Understanding some of the mechanisms that are altered in the brain and spinal cord in MND to determine if a specific group of proteins (called GRNs) may protect from motor neurone death.

A photo of Joe Reynolds

PhD Student: Joe Reynolds

Principal Investigator: Dr Younbok Lee

Lead Institution: King's College London

MND Association Funding: £104,744

Funding dates: February 2023 - January 2026


About the project

To cure motor neuron disease, it is essential to first understand which neural mechanisms are altered in the brain or spinal cord. Progranulin (PGRN) is glycoprotein secreted by cells in the brain which plays a key role in the lysosome (breaks down cells and removes waste). Defects in lysosomes could lead to the build-up of pathogenic TDP-43 seen in many cases of MND. The aim of this project is to characterise the role of each of the 8 GRNs (which make up PGRN) and identify which GRNs are protective against lysosomal defects and neuronal death. Any protective GRNs will then be used in a type of gene therapy and tested as a therapeutic strategy in animal models of  MND.

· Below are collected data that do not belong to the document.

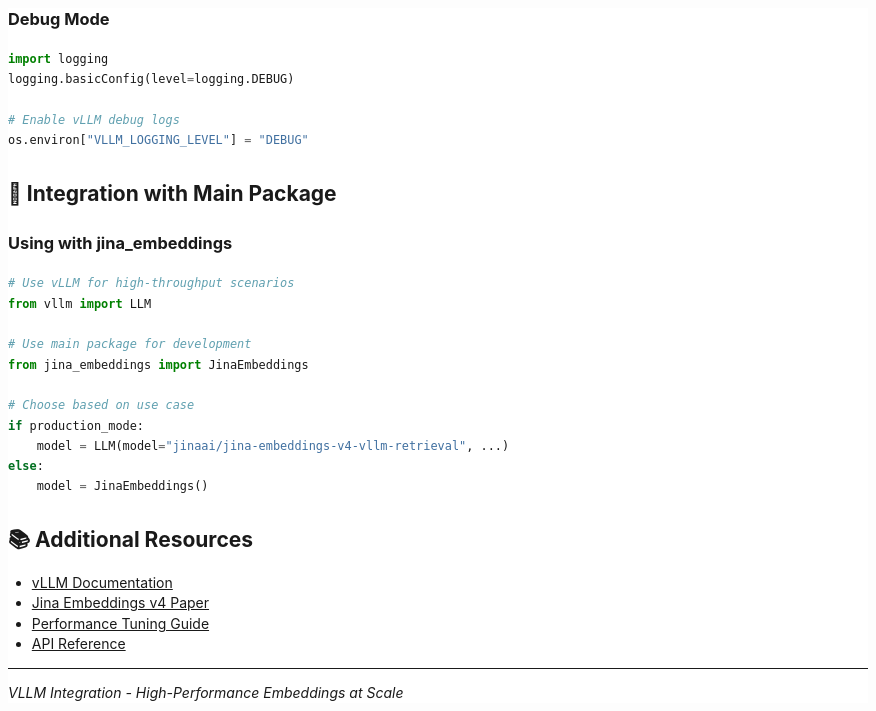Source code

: ### Debug Mode

```python
import logging
logging.basicConfig(level=logging.DEBUG)

# Enable vLLM debug logs
os.environ["VLLM_LOGGING_LEVEL"] = "DEBUG"
```

## 🔗 Integration with Main Package

### Using with jina_embeddings

```python
# Use vLLM for high-throughput scenarios
from vllm import LLM

# Use main package for development
from jina_embeddings import JinaEmbeddings

# Choose based on use case
if production_mode:
    model = LLM(model="jinaai/jina-embeddings-v4-vllm-retrieval", ...)
else:
    model = JinaEmbeddings()
```

## 📚 Additional Resources

- [vLLM Documentation](https://docs.vllm.ai)
- [Jina Embeddings v4 Paper](https://arxiv.org/abs/xxx)
- [Performance Tuning Guide](https://vllm.ai/tuning)
- [API Reference](../docs/api_reference.md)

---

*VLLM Integration - High-Performance Embeddings at Scale*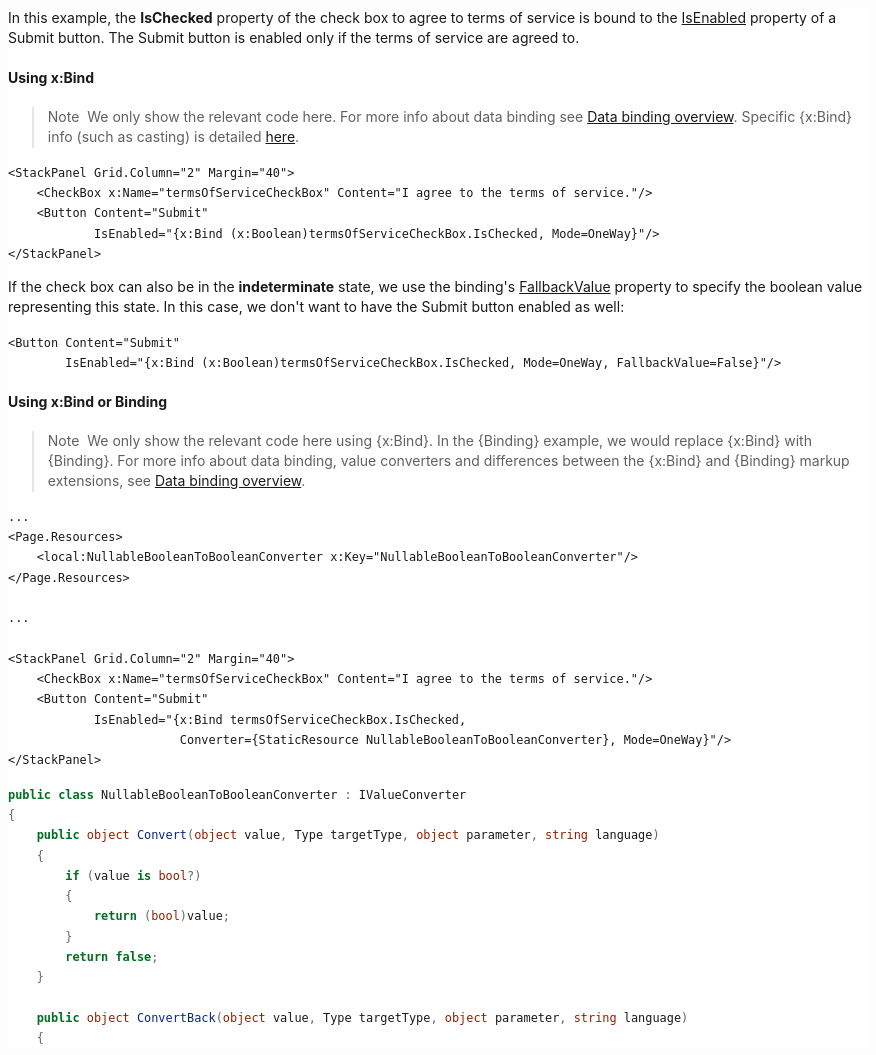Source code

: In this example, the **IsChecked** property of the check box to agree to terms of service is bound to the [IsEnabled](https://docs.microsoft.com/uwp/api/windows.ui.xaml.controls.control.isenabled) property of a Submit button. The Submit button is enabled only if the terms of service are agreed to.

#### Using x:Bind

> Note&nbsp;&nbsp;We only show the relevant code here. For more info about data binding see [Data binding overview](../../data-binding/data-binding-quickstart.md). Specific {x:Bind} info (such as casting) is detailed [here](https://docs.microsoft.com/windows/uwp/xaml-platform/x-bind-markup-extension).

```xaml
<StackPanel Grid.Column="2" Margin="40">
    <CheckBox x:Name="termsOfServiceCheckBox" Content="I agree to the terms of service."/>
    <Button Content="Submit" 
            IsEnabled="{x:Bind (x:Boolean)termsOfServiceCheckBox.IsChecked, Mode=OneWay}"/>
</StackPanel>
```

If the check box can also be in the **indeterminate** state, we use the binding's [FallbackValue](https://docs.microsoft.com/uwp/api/windows.ui.xaml.data.binding.fallbackvalue) property to specify the boolean value representing this state. In this case, we don't want to have the Submit button enabled as well:

```xaml
<Button Content="Submit" 
        IsEnabled="{x:Bind (x:Boolean)termsOfServiceCheckBox.IsChecked, Mode=OneWay, FallbackValue=False}"/>
```

#### Using x:Bind or Binding

> Note&nbsp;&nbsp;We only show the relevant code here using {x:Bind}. In the {Binding} example, we would replace {x:Bind} with {Binding}. For more info about data binding, value converters and differences between the {x:Bind} and {Binding} markup extensions, see [Data binding overview](../../data-binding/data-binding-quickstart.md).

```xaml
...
<Page.Resources>
    <local:NullableBooleanToBooleanConverter x:Key="NullableBooleanToBooleanConverter"/>
</Page.Resources>

...

<StackPanel Grid.Column="2" Margin="40">
    <CheckBox x:Name="termsOfServiceCheckBox" Content="I agree to the terms of service."/>
    <Button Content="Submit" 
            IsEnabled="{x:Bind termsOfServiceCheckBox.IsChecked, 
                        Converter={StaticResource NullableBooleanToBooleanConverter}, Mode=OneWay}"/>
</StackPanel>
```


```csharp
public class NullableBooleanToBooleanConverter : IValueConverter
{
    public object Convert(object value, Type targetType, object parameter, string language)
    {
        if (value is bool?)
        {
            return (bool)value;
        }
        return false;
    }

    public object ConvertBack(object value, Type targetType, object parameter, string language)
    {
```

What could this mean for MND research?

In order to find potential new drugs to help treat MND, researchers need to understand the mechanisms and pathways that go wrong. This project aims to understand the role of GRN proteins and see if any have protective features against motor neurone death. If this is the case then this information can be used to help develop new therapeutic therapies.